Everyone has suggested good things and it sounds like you are doing all you can. You might also try giving her some milk increasing herbs. This is something we usually start doing a couple weeks before kidding, and I'm not sure how much it will help her now, but it can't hurt.


----------



## StaceyRosado

well you seem to be feeding her well, must be just her.


----------



## rgbdab

I don't have any additional advice for the doe, but I am feeding 2 bottle babies myself and can tell you how I do it.

As long as the doe isn't mean to them I'd feed them and put them back with her until next feeding because they get a lot of comfort from her and will keep "nursing" which might help her get more milk and hopefully will keep her from rejecting them altogether.

I started feeding them how ever much they would take up to 4oz. every 2 hours during the day the first week and they could wait all night for the morning feeding.
Then I moved to every 3 hours during the day for the next 3 weeks and the would take 6 oz in the beginning and were up to 10 oz at a month of age.
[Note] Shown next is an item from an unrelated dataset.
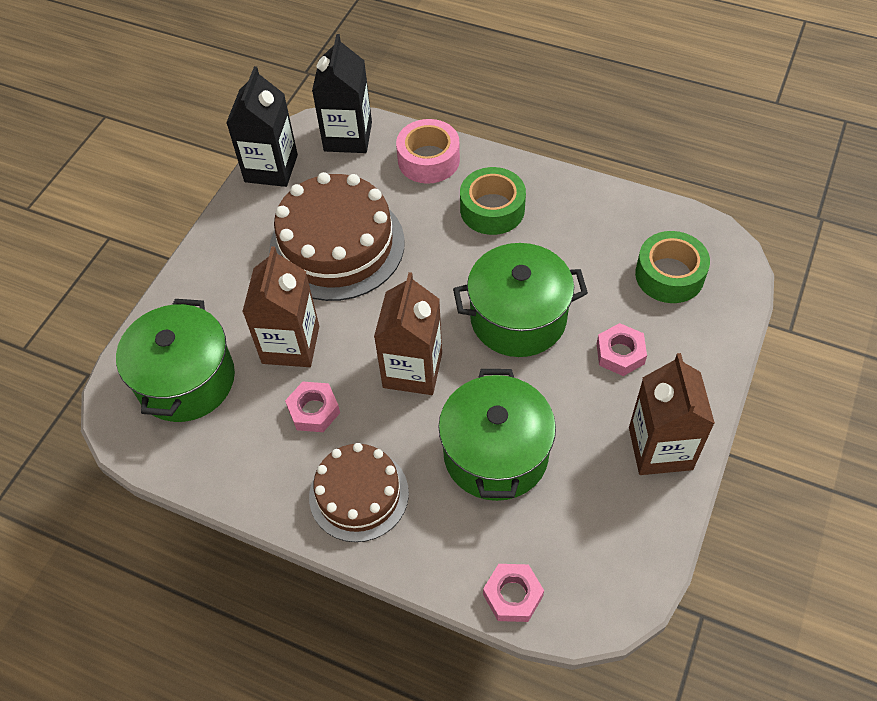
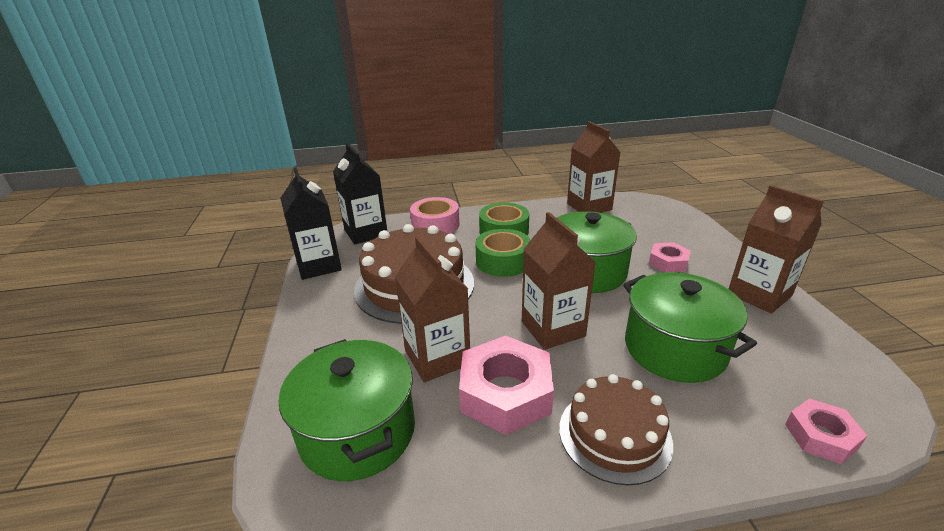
camera: 35 degrees left, 25 degrees down
(314, 410) = (505, 393): pink nut -> pink nut, size x1.80
(635, 216) = (589, 207): none -> brown carton
(669, 275) = (641, 221): green tape -> green tape (503, 261)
Then I changed to feeding 10oz 4 times a day and leave feed and hay out for them. 
That's where we are at now and it'll stay like this for a month to 6 weeks and I'll cut back to 2xday feedings for another month then just 1xday for a month and wean.
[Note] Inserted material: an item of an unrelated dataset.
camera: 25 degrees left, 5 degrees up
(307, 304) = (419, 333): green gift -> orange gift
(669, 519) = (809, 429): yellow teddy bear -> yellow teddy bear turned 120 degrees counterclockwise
PS one of my kids latched on and took his bottle great and the other started off slower. He would take just an oz. and stop, but if I offered it to him again in a half hour he'd take more. I just kept doing that until he got the hang of it and now he sucks it down just as fast as the other one, so don't worry.

Denise



.


----------



## karmouth

That about what I am doing .They took 4 oz this am and then I went out at 10, 1. 330, 530 and will go back about 730. it took them about 1/2 hr of starting & stoping but they both got about 5 oz each time .They are with their mom and still suck on her . She is a good momma just no milk . My doe flop who has a large bag and only one doe was nice enough to stand for me out in the paddock so I was able to give them milk fresh from the ninny. She has some but not enough so I will continue to bottle them 4 or more time a day as long as possible . Lucky for me I am home and able to do it .She is sold but the women wasn't interested in taking her now . I wish she would of . 
Thanks for all the advice 
Karen


----------